Stage 5: Analyse results
Many business cases suffer from optimism bias; a tendency to exaggerate project benefits. Give your business case a ‘reality check’ by looking at the costs and benefits of one or more comparators; ‘stress test’ the tool by developing scenarios where things go differently from what you anticipate; and ask colleagues to challenge the assumptions in the analysis. Share the results with trusted colleagues who can take a critical view of the data to ensure your results stand up to scrutiny and be objective so that your commitment doesn’t cloud your judgement.
Distributional impacts are also important. The benefits may outweigh the costs overall but the business case needs to take into account any adverse impacts on particular groups.
Stage 6: Present the business case
Once you have gathered the evidence, you need to consider how the data will influence key decision makers. Are you making the case to the Local Strategic Partnership, senior officers, colleagues, Councillors, local communities, or the media? This will influence whether you need to go into detail about the financial values, stress intangible democratic or social benefits or use quotes and illustrations. It is also worth thinking about how the evidence fits into a broader story or narrative.
When making the business case for engagement it is useful to know what the costs and benefits of alternative activities would be. This enables you to work out the ‘opportunity costs’ that is what the alternative uses of those resources could have been. This could be doing nothing at all or using other methods. In some cases, due to legal duties or other requirements, doing nothing is not an option, so you need to identify a comparator, such as using a different method of engagement, and cost it out using a separate calculation form to work out comparators.

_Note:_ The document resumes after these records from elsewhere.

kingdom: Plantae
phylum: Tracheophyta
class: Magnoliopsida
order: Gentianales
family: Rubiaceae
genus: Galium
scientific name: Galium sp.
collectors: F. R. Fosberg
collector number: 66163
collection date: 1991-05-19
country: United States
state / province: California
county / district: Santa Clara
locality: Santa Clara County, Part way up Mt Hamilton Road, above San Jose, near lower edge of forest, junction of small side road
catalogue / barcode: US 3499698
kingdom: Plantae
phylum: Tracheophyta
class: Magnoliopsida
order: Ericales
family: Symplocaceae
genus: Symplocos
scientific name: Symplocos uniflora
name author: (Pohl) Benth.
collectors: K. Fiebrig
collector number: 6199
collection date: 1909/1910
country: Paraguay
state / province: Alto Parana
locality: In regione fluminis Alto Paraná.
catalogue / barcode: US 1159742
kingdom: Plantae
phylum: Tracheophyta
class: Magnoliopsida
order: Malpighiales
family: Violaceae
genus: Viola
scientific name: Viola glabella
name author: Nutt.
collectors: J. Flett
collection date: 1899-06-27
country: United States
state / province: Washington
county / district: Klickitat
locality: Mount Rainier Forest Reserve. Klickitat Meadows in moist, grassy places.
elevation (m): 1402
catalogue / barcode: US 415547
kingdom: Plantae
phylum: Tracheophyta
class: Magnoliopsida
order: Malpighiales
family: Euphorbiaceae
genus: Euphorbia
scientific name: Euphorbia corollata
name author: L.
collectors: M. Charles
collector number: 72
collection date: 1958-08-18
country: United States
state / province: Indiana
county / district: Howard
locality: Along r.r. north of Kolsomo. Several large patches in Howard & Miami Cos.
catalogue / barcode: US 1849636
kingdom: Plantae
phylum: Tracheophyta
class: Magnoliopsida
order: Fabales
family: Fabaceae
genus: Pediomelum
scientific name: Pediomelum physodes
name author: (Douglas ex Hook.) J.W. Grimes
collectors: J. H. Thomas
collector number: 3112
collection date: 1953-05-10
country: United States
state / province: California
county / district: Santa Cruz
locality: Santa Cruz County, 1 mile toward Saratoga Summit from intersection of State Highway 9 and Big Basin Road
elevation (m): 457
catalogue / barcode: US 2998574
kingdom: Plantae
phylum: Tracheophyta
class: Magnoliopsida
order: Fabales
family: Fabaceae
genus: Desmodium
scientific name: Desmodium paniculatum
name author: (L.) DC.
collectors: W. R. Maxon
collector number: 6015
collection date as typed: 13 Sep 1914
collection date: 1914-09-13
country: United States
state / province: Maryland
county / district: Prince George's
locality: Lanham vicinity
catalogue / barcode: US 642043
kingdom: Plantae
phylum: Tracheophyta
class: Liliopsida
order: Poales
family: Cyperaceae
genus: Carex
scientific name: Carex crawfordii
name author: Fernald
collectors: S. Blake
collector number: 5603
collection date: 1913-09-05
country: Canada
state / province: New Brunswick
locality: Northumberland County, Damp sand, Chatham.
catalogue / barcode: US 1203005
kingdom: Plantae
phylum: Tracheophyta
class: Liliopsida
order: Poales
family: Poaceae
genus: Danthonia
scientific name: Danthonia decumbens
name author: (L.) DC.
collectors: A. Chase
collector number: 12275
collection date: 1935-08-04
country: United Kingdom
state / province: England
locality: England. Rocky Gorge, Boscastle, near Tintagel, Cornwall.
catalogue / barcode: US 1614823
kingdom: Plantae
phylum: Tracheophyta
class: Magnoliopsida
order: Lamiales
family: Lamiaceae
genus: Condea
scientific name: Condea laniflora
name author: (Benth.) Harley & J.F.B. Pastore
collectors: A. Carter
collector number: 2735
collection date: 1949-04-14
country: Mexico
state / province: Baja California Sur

Looking at a comparator area provides a useful way of highlighting success. For example, a regeneration engagement project might be seen as a failure if it fails to increase employment in real terms. However if employment fell in other areas but remained stable in the area with engagement the business case would indicate that the engagement was a success.
Do nothing: This incurs no direct monetary costs, but there may be negative impacts in the form of increased costs or decreased income as a result of inaction. In many cases this can only be measured by looking at cases from elsewhere or by making rough estimates.
Status quo: Your engagement project may be replacing or running alongside an existing activity which you can gather costs and benefits data about.
Alternative engagement methods: You may want to assess or measure the costs and benefits of using a different engagement approach. For example, if you are moving from collecting survey data to holding community planning meetings to make decisions about the provision of outdoor recreation space in a neighbourhood you could collect data for the survey method and directly evaluate it against the projected costs for making decisions through face to face meetings.
Alternative means of achieving the benefits: It may be useful to cost an alternative means of achieving the desired outcome. For example if the benefit is around increased awareness what would be the cost of achieving this with conventional marketing?